[Collected data]

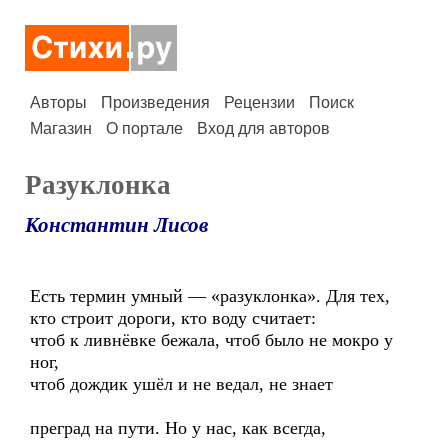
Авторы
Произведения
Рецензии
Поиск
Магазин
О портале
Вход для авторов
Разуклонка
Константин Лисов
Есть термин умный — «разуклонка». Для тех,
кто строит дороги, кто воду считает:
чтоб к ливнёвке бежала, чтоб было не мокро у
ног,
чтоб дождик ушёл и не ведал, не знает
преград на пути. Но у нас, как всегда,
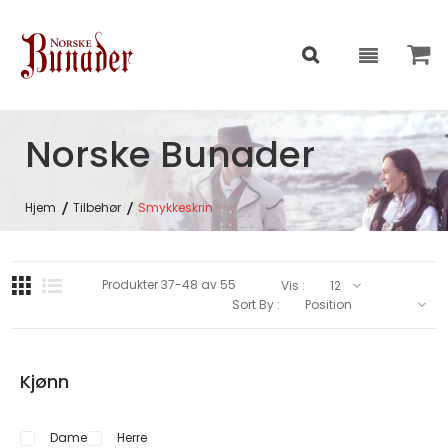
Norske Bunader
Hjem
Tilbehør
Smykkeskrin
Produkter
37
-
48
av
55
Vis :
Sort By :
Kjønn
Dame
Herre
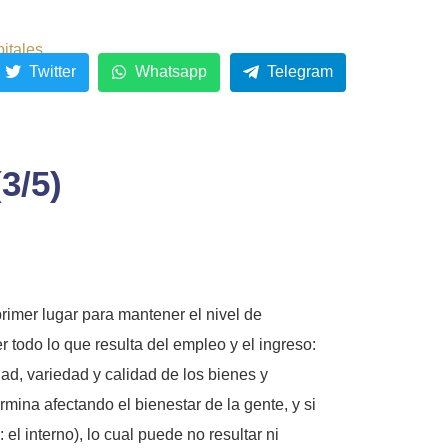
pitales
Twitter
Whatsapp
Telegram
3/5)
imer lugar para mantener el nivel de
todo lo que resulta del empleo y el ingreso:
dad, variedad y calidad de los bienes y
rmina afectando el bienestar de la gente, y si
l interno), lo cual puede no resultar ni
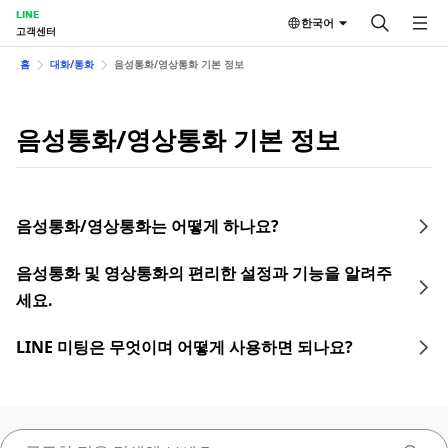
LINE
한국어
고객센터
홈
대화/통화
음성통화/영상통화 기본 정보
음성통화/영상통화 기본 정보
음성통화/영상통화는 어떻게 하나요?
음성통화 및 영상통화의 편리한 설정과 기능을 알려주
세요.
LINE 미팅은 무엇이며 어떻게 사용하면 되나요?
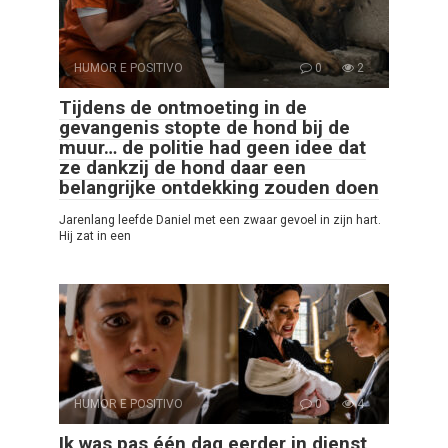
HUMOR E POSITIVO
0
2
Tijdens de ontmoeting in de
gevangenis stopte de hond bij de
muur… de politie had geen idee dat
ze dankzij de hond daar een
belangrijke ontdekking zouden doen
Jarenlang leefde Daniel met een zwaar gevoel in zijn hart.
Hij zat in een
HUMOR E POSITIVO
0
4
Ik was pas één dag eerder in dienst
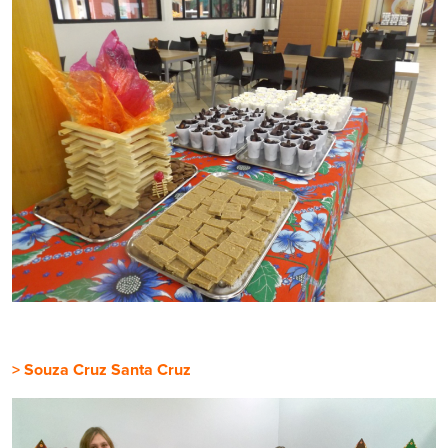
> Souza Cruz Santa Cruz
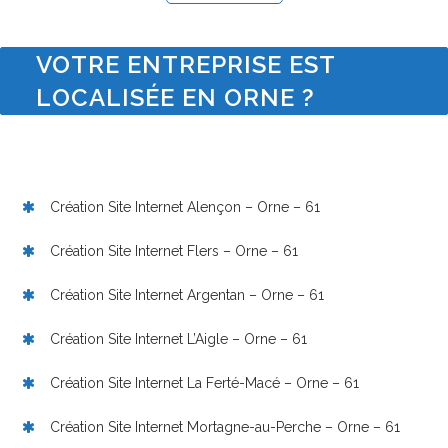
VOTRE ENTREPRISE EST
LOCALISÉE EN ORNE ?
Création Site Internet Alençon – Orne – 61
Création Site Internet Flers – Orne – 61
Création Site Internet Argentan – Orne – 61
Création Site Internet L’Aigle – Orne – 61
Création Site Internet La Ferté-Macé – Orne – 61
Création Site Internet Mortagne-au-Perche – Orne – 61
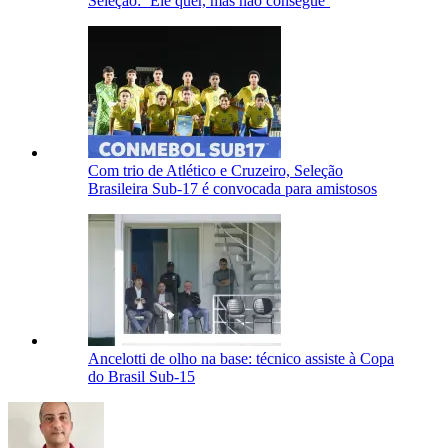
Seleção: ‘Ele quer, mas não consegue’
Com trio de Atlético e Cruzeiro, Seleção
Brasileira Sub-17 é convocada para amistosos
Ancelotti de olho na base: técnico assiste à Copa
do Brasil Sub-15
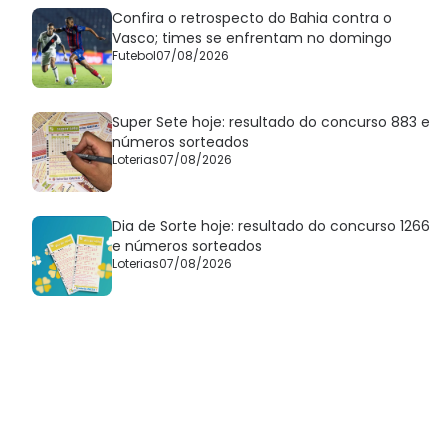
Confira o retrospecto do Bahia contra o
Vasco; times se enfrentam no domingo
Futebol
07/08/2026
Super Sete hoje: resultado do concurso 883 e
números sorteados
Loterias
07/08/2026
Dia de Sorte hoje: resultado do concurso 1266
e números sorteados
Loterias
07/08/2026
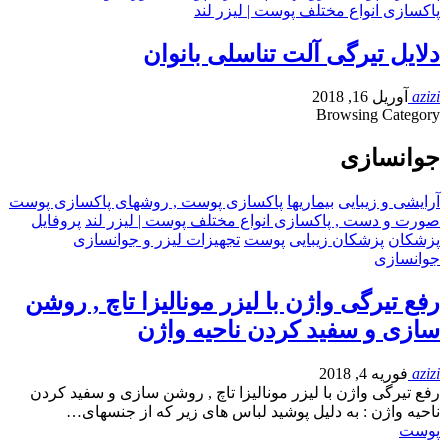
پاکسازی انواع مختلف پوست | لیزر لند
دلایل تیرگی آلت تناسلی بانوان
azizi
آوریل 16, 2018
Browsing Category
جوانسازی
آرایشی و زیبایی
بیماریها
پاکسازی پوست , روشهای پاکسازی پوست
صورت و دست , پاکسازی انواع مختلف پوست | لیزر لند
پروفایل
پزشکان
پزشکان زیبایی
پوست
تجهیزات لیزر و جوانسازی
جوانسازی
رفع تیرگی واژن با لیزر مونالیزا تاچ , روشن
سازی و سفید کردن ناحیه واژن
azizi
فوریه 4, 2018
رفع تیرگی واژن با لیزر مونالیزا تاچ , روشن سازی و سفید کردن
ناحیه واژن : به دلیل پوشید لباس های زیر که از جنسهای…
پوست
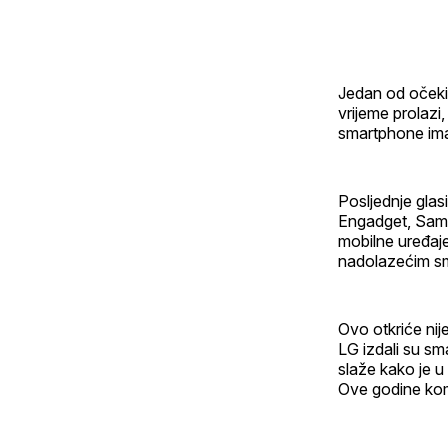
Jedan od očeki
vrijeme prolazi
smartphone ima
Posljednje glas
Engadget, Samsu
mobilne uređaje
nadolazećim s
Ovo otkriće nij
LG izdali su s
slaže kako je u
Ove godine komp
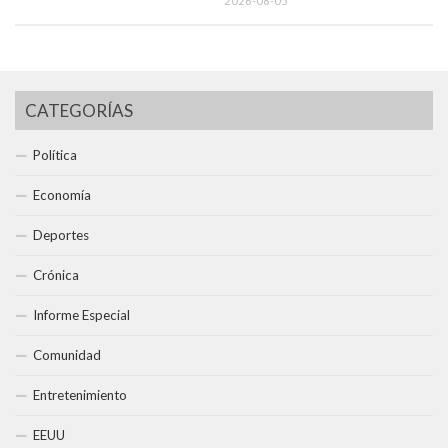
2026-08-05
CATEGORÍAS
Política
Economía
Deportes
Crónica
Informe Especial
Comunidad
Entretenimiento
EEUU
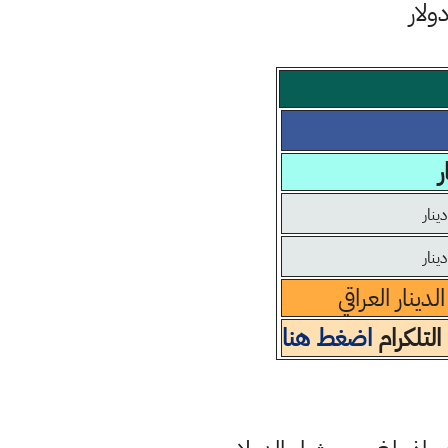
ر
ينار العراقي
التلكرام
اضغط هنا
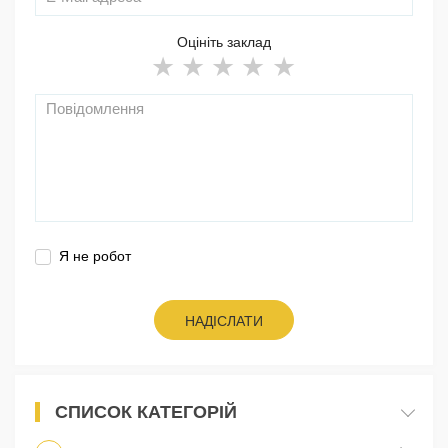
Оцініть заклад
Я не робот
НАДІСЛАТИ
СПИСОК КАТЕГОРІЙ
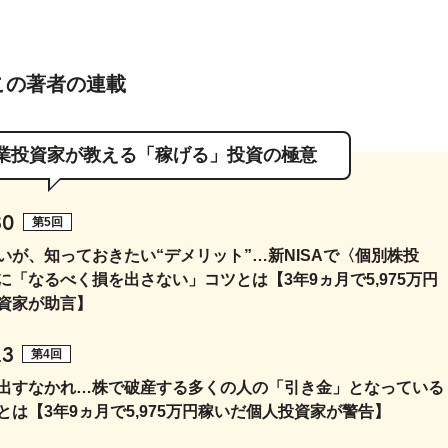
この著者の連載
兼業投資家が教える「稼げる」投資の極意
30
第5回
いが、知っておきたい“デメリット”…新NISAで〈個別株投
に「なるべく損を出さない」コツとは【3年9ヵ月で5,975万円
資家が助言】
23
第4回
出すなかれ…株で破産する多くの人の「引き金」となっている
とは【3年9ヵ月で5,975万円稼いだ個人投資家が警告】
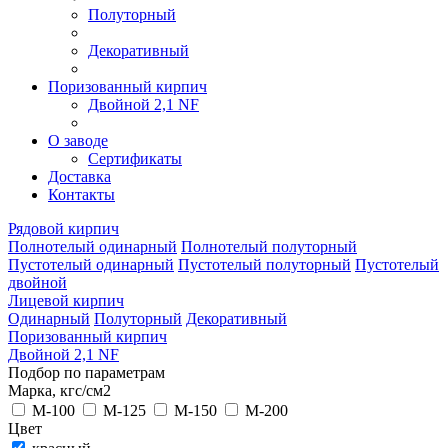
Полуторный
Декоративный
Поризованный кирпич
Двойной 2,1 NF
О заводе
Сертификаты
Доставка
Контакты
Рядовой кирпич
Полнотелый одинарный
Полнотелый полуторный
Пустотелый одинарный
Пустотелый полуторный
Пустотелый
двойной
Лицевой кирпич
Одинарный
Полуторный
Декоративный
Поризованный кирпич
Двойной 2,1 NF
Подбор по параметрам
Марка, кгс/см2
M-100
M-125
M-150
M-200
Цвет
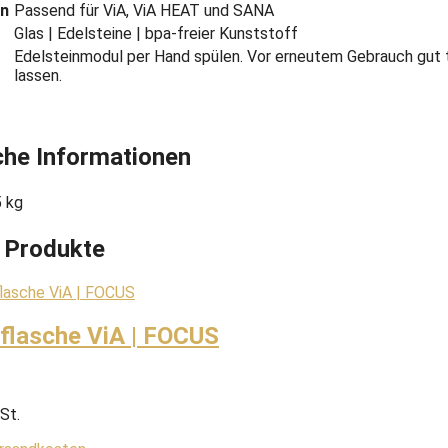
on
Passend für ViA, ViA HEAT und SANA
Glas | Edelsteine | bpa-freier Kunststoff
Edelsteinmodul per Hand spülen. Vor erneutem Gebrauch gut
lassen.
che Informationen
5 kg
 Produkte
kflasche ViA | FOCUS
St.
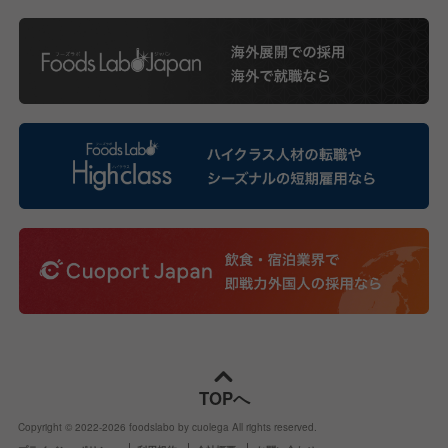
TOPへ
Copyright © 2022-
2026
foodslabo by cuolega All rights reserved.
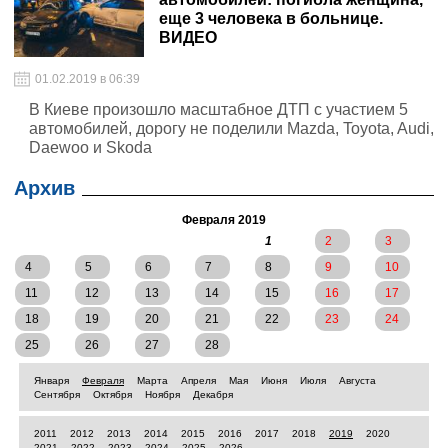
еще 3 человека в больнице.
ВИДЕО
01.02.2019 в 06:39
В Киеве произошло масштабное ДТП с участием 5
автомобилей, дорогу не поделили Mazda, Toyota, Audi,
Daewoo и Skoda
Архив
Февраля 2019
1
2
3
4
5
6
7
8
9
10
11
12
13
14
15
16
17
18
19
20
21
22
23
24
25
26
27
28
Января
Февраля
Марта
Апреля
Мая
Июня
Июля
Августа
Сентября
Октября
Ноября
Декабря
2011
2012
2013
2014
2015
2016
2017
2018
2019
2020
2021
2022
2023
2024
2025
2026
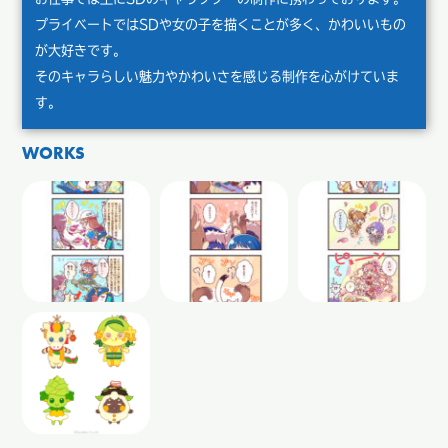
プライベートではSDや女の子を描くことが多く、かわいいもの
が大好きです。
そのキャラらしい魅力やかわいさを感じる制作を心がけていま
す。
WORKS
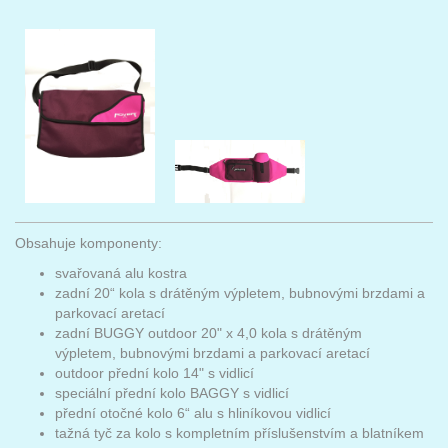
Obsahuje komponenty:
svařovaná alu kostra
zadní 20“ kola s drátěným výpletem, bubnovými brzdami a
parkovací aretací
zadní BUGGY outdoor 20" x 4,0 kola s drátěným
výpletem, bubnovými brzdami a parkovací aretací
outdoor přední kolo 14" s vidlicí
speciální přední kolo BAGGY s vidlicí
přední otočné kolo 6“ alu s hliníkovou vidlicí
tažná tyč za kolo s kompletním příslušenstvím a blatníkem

What the task requires
Leaving out the pictures, print each line of the records above from the first up to and including the one that contains "belangrijke ontdekking zouden doen", exactly as written.

Completed task
Авторы
Произведения
Рецензии
Поиск
Магазин
О портале
Вход для авторов
Разуклонка
Константин Лисов
Есть термин умный — «разуклонка». Для тех,
кто строит дороги, кто воду считает:
чтоб к ливнёвке бежала, чтоб было не мокро у
ног,
чтоб дождик ушёл и не ведал, не знает
преград на пути. Но у нас, как всегда,
Norske Bunader
Hjem
Tilbehør
Smykkeskrin
Produkter
37
-
48
av
55
Vis :
Sort By :
Kjønn
Dame
Herre
pitales
Twitter
Whatsapp
Telegram
3/5)
imer lugar para mantener el nivel de
todo lo que resulta del empleo y el ingreso:
dad, variedad y calidad de los bienes y
rmina afectando el bienestar de la gente, y si
l interno), lo cual puede no resultar ni
LINE
한국어
고객센터
홈
대화/통화
음성통화/영상통화 기본 정보
음성통화/영상통화 기본 정보
음성통화/영상통화는 어떻게 하나요?
음성통화 및 영상통화의 편리한 설정과 기능을 알려주
세요.
LINE 미팅은 무엇이며 어떻게 사용하면 되나요?
HUMOR E POSITIVO
0
2
Tijdens de ontmoeting in de
gevangenis stopte de hond bij de
muur… de politie had geen idee dat
ze dankzij de hond daar een
belangrijke ontdekking zouden doen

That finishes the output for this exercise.